The cakes at Scudieri. Damnation never looked so delicious.

The cakes at Scudieri. Damnation never looked so delicious.

Rooms With A View

On Sunday, I duly paid my morning respects at Pitti Fragranze before I decided to let profumi be profumi and meanwhile, there was Florence…

I decided to set out for the Belvedere and the Boboli Gardens, fortified by limoncello gelato and sheer determination.

A statue on the Ponte alle Grazie

A statue on the Ponte alle Grazie

In my four days in Florence, I must have, I discovered when I came home, managed to walk a good eight to ten miles a day. There’s an excellent and affordable city bus system – you bought bus tokens at newsstands – but I was much too impatient to wait for a bus when I could walk. Only to nearly kill myself walking the steep back road to the Belvedere, since the view – and the location – were worth it.


13. The breathtaking view from the very top of the Belvedere.

The internationally renowned Chinese artist Zhang Huan showed his artwork at the Belvedere and could hardly have found a more auspicious location than Florence – in artwork that celebrated the junction of spirit and matter, in the very city that turned that particular junction into its own celebrated art form. After Pitti Fragranze, it was the perfect antidote to trends and rampant hyper-luxury consumerism. For an hour or two on a Sunday afternoon, serenity returned, and there was nothing else but the rare art of dolce far niente, of breathing, of having every cell and fiber of your being entirely present…in the moment.

 I looked for enlightenment, and caught it looking back…

I looked for enlightenment, and caught it looking back…

Returning some hours later through the Uffizi courtyard and the usual long, long lines of tourists waiting to get in, two street performers played to the waiting crowds from across nearly three thousand years and two cultures, one of them this meticulously decked out character…

Of course the Egyptians knew all about Florence!

Of course the Egyptians knew all about Florence!

Yet the biggest crowd pleaser that afternoon was certainly this exuberant…cherub? Putto? Statue? Whatever the case, his charm and personality had the crowd in his white-gloved hand…

Cherub? Statue? Or Putto? You decide!

Cherub? Statue? Or Putto? You decide!

All too soon, Pitti Fragranze was over, it was Monday, and I would be departing in the late afternoon. Yet before I did, I had two things on my agenda – to say goodbye in style on the Piazza Santa Maria Novella – a favorite of American poet Henry Longfellow, and who was I to argue with my favorite Dante translator? – and to make a pilgrimage – there can be no other word – to L’Officina Santa Maria Novella.

The Last Latte. Alas.

The Last Latte. Alas.

I whiled away an hour or so over my latte, trying to phrase my impressions into words – the curse of a writer who can’t experience life without wanting to turn it into art! – and wondering what lay ahead. You see, so far as L’Officina Santa Maria Novella was concerned, I had heard such stories, and they couldn’t possibly be true – could they? Only one way to find out…

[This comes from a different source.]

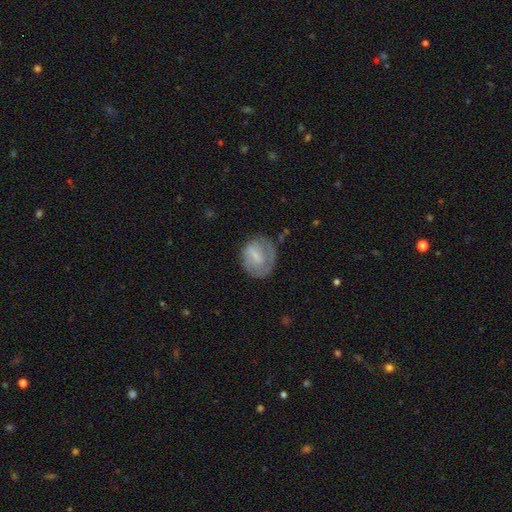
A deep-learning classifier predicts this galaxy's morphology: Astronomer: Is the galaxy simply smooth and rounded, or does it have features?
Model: featured or disk — 49% (runner-up: smooth, 43%).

Down the Via Della Scala, in through a passageway, and what followed was…well, a retail experience unlike any other I have ever had.

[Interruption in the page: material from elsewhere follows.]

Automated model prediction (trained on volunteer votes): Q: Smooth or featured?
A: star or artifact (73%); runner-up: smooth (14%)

Once through that passageway, you are quite literally… in another world. A Baroque edifice of splendor so stupefying, hardly anyone dared speak above a whisper. Beautiful salla followed beautiful salla… and then.

I. Was. There.

A shot of the ceiling in the anteroom at L’Officina Santa Maria Novella. Sadly, I was far too intimidated for more photos.

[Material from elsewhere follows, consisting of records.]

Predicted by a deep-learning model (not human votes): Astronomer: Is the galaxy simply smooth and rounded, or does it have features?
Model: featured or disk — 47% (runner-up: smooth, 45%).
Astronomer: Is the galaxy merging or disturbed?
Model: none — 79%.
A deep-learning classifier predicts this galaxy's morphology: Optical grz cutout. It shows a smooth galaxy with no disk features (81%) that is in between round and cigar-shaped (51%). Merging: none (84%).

A shot of the ceiling in the anteroom at L’Officina Santa Maria Novella. Sadly, I was far too intimidated for more photos.

In a large, gray marble room as you enter, an elegant woman behind a perfume bar on your right will hand you samples of their perfumes sprayed on paper sample strips. You can’t simply douse yourself – you have to ask which of these perfumes you would like to try.

On your left, a long, marble countertop with long, crypt-like closed marble shelving behind it, where you are served by more deathly intimidating, elegant shop assistants. There is a list of L’Officina wares by a flower-laden table, even in English. (This is also on my wall now)

One glance at the price list, and it was clear that the only thing I could afford for my loved ones was bath soap (so much for my dreams of Melagrano!) but no matter – if the cherubim didn’t sing when I used it, I would never dare ask for a refund!

So I approached the black-clad, red-headed shop assistant – who eyed me with chilly hauteur – and informed her of my choices. These were transferred via magic,telepathy or computer to a chip card before an imperious hand pointed to the innermost sanctum behind the main room.

More cream-colored walls, more gray marble and very high counters, more occult merchandise hidden behind who knew what Florentine mojo and marble, and I waited my turn, handed the card to yet another Signora Frigidaire and was rewarded this time with my pathetic four bath soaps in a L’Officina bag before departing with my filthy lucre, now with prospects of being slightly less filthy with L’Officina soap!

Goodness! It was all true! Everything I had heard! Then again, it was an experience – and a carnation soap – I’m not likely to forget in a hurry!

I had just enough time to hasten back for a quick pizzetta with Angelo and a hurried goodbye before collecting my suitcase (who had piled on a few pounds in the meantime) and calling a taxi back to Peretola airport.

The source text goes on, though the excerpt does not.